Confirm Circuit Connections:

  1. Connect the rescue line stopcock/saline infusion to the access (red) end of the CRRT circuit. 
  2. Connect the limb of the patient catheter that is being used for access (red line unless lines are reversed) to the rescue line stopcock. If lines are reversed, ensure that the rescue line remains connected to the access tubing (not the return tubing).
  3. Connect the return limb (blue) of the patient catheter to the return (blue) end of the CRRT circuit.
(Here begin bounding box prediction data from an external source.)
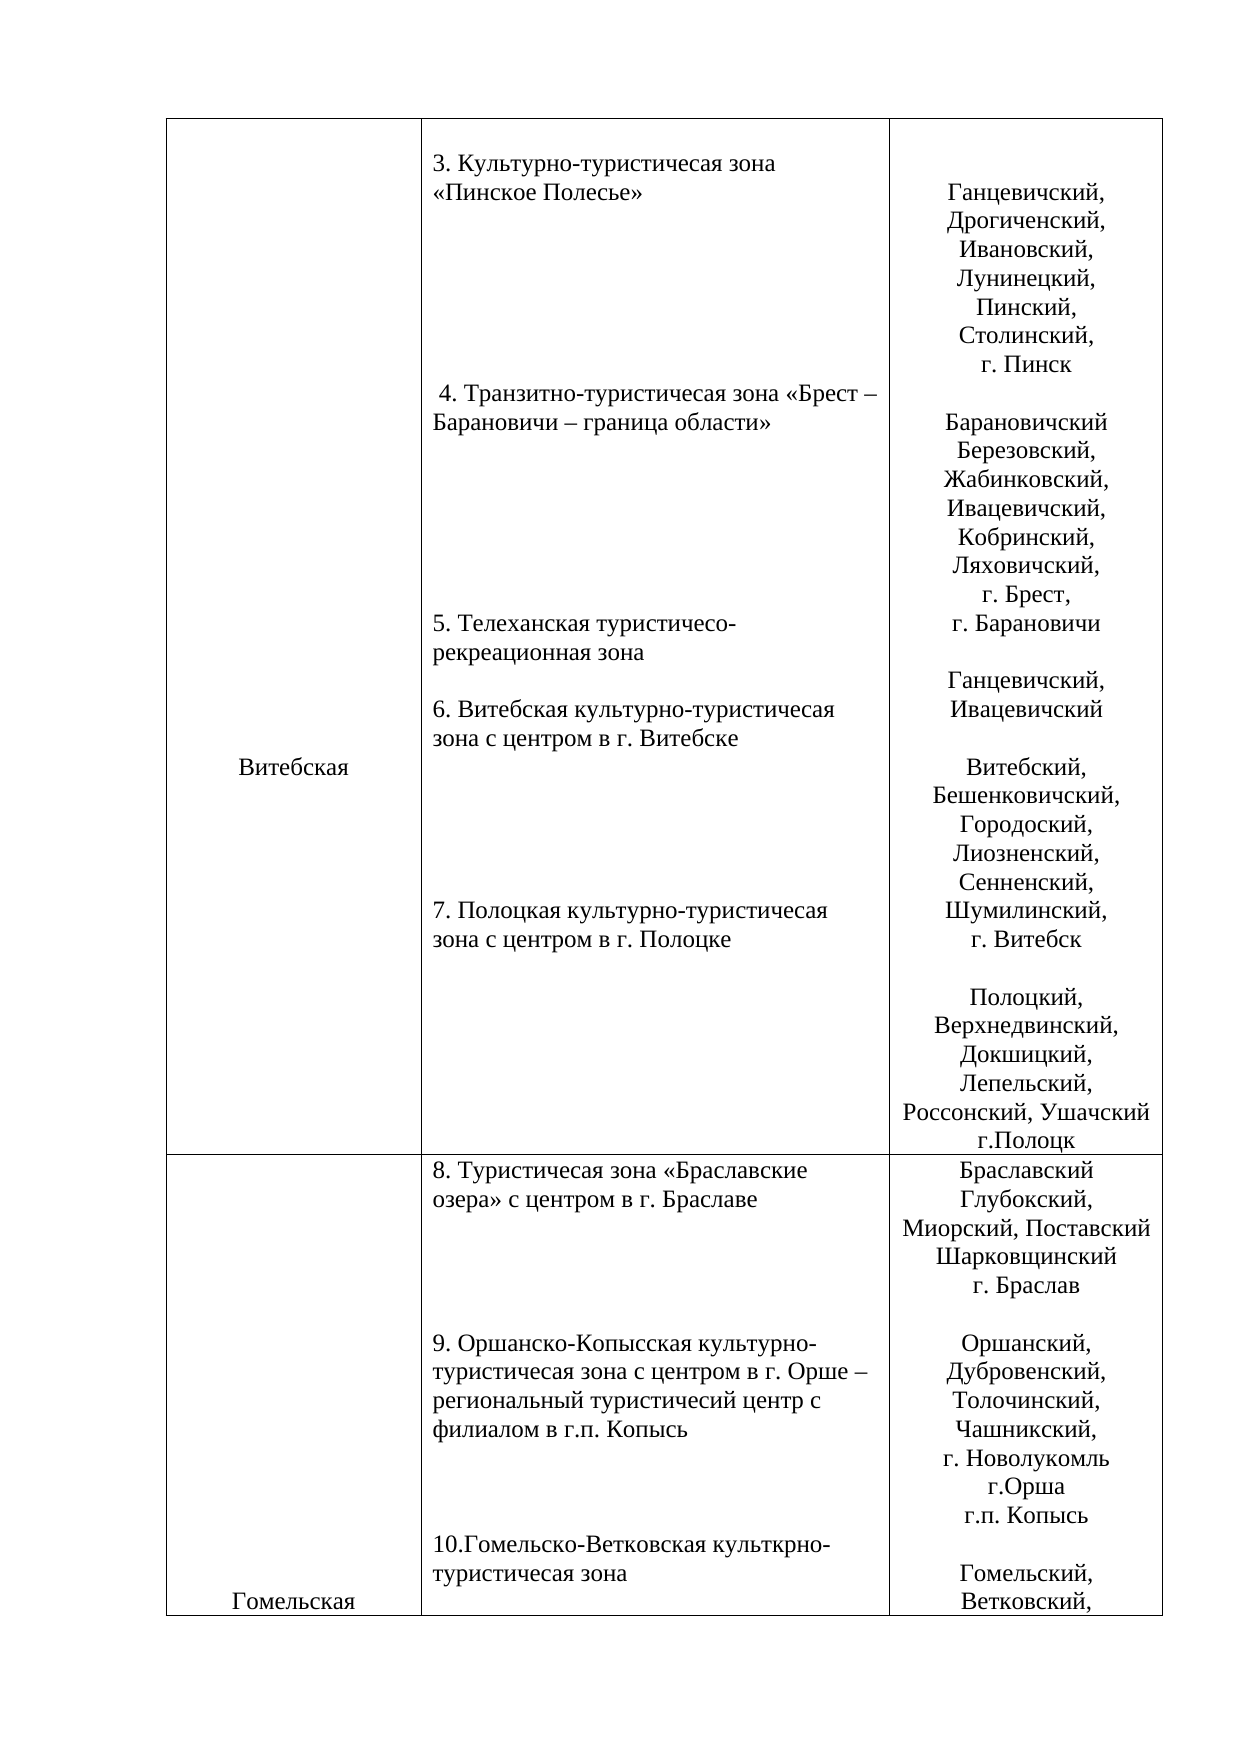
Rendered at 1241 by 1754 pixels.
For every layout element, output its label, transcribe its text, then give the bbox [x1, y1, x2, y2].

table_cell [890, 119, 1162, 1154]
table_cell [422, 119, 889, 1154]
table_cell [890, 1155, 1162, 1615]
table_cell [167, 1155, 421, 1615]
table_cell Брестская Витебская [167, 119, 421, 1154]
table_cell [422, 1155, 889, 1615]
Ensure all clamps are open before starting treatment:

  1. Open the access and return clamps on the catheter.
  2. Close the stopcock on the rescue line "off" to the saline infusion.
  3. Open the roller clamp of the saline infusion.
  4. Ensure that all clamps in the CRRT circuit are open - double check the clamp on the PBP line (close to access connection), effluent line and all infusions.

Initiates Treatment:

  1. Initiate treatment following on screen prompts
  2. Observe catheter connections for blood leak
  3. Monitor circuit closely for leakage or air bubbles and be prepared to raise the deaeration chamber level quickly to prevent air in return alarm

NOTES:

If treatment is started with lower blood flow rates, the access pressure will be too low (i.e., less negative). As blood flow increases, the access pressure becomes more negative (more “suck” is required to pull the larger blood flow volume). If the access pressure is less negative than minus 10, the CRRT machine will interpret this as a disconnected access limb and generate an alarm. To avoid access disconnection alarms, escalate the blood flow rate quickly during initiation of treatment. Starting at 250 mL/min will usually prevent this from happening.
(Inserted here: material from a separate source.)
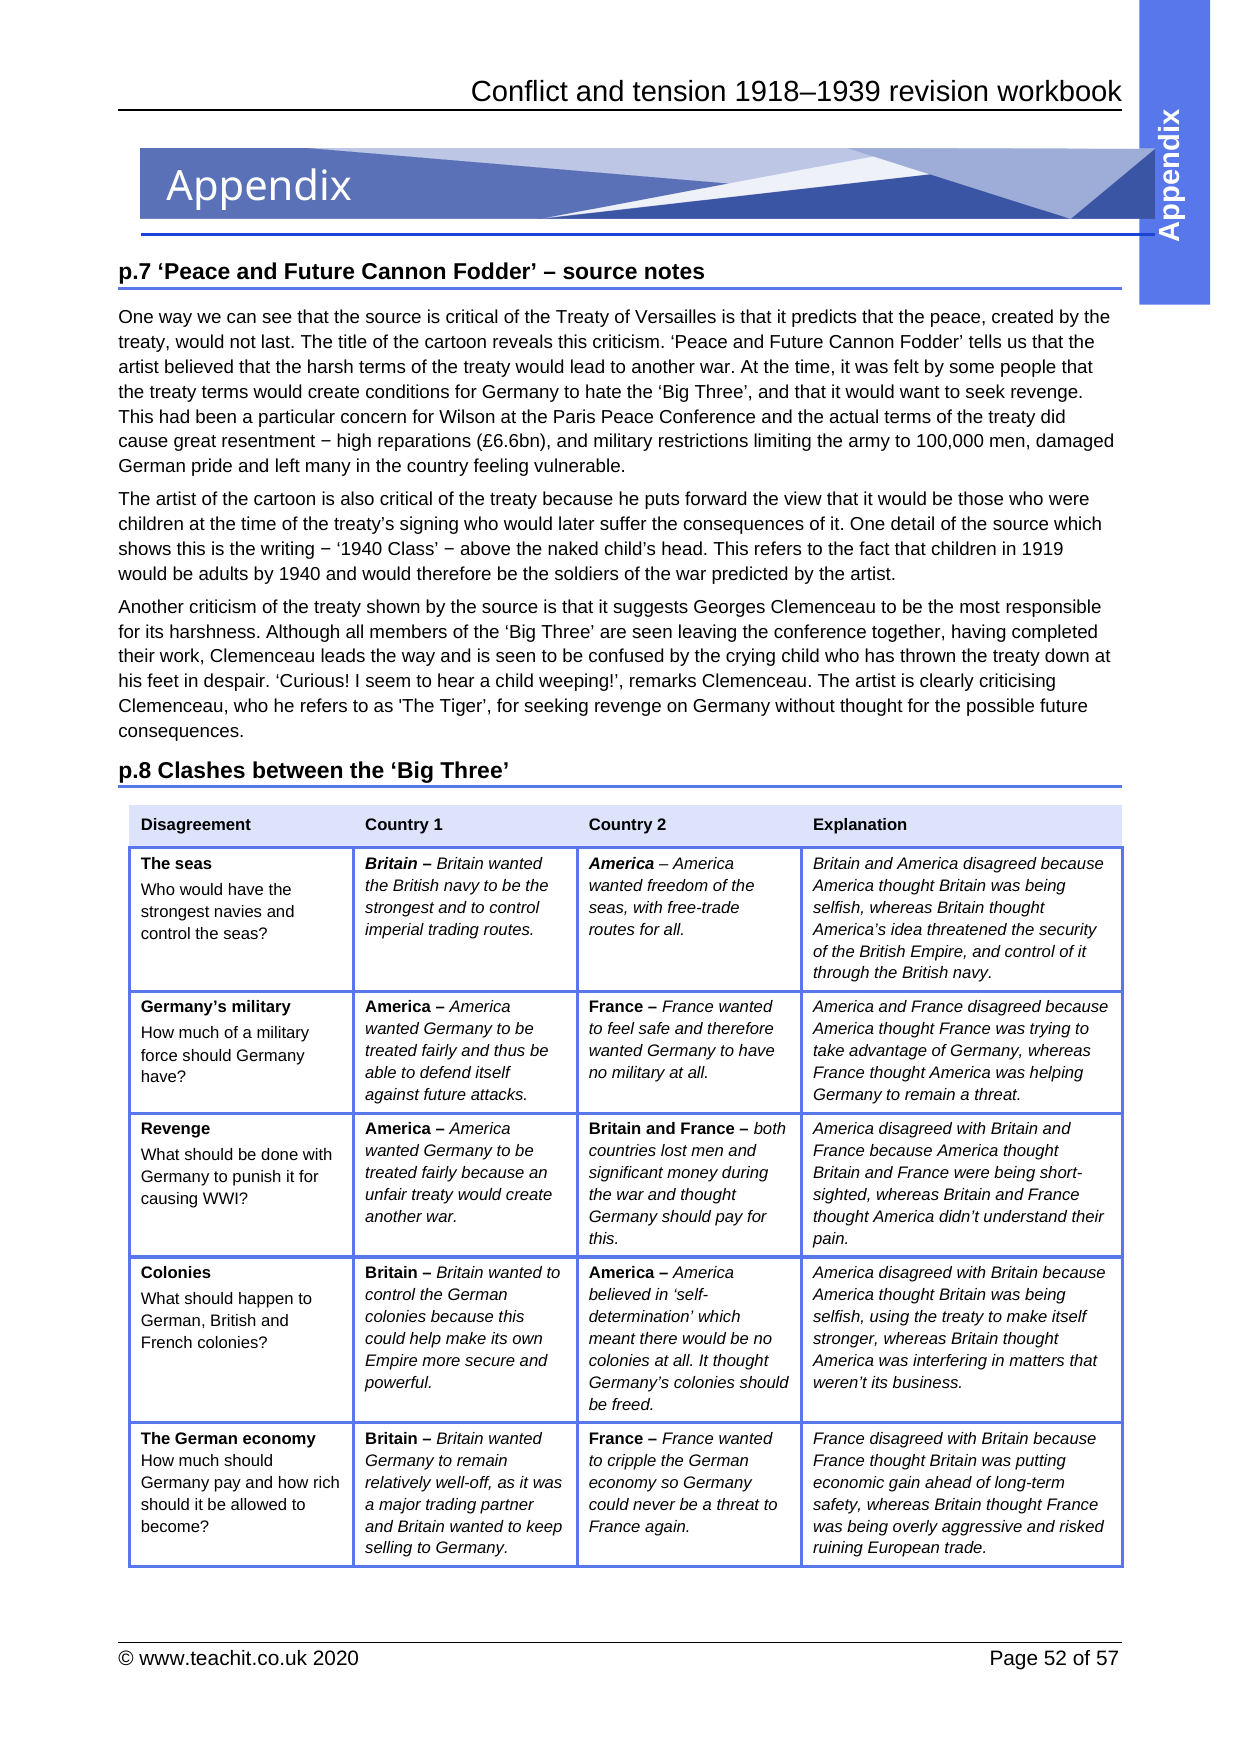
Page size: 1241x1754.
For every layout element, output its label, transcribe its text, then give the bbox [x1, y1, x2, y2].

If pump pressures permit, increase the blood flow rate as quickly as possible to 300 mL/min (as tolerated). Higher blood flow rates can reduce filter clotting by shortening the duration of time that blood remains in the filter. Blood flow rates must be increased as quickly as possible for maximum clotting reduction benefit. Access and return pressures will increase as blood flow rate increases - once blood flow is stable, these pressures should also stabilize.

Once the circuit is connected, all clamps should remain open. Any time that a high priority alarm is activated, the blood pump automatically stops and the blood flow circuit closes (safe mode).

If therapy is initiated with any clamps closed, the CRRT machine will immediately alarm and shut down. Repeated alarms during initiation may lead to treatment failure/shut down.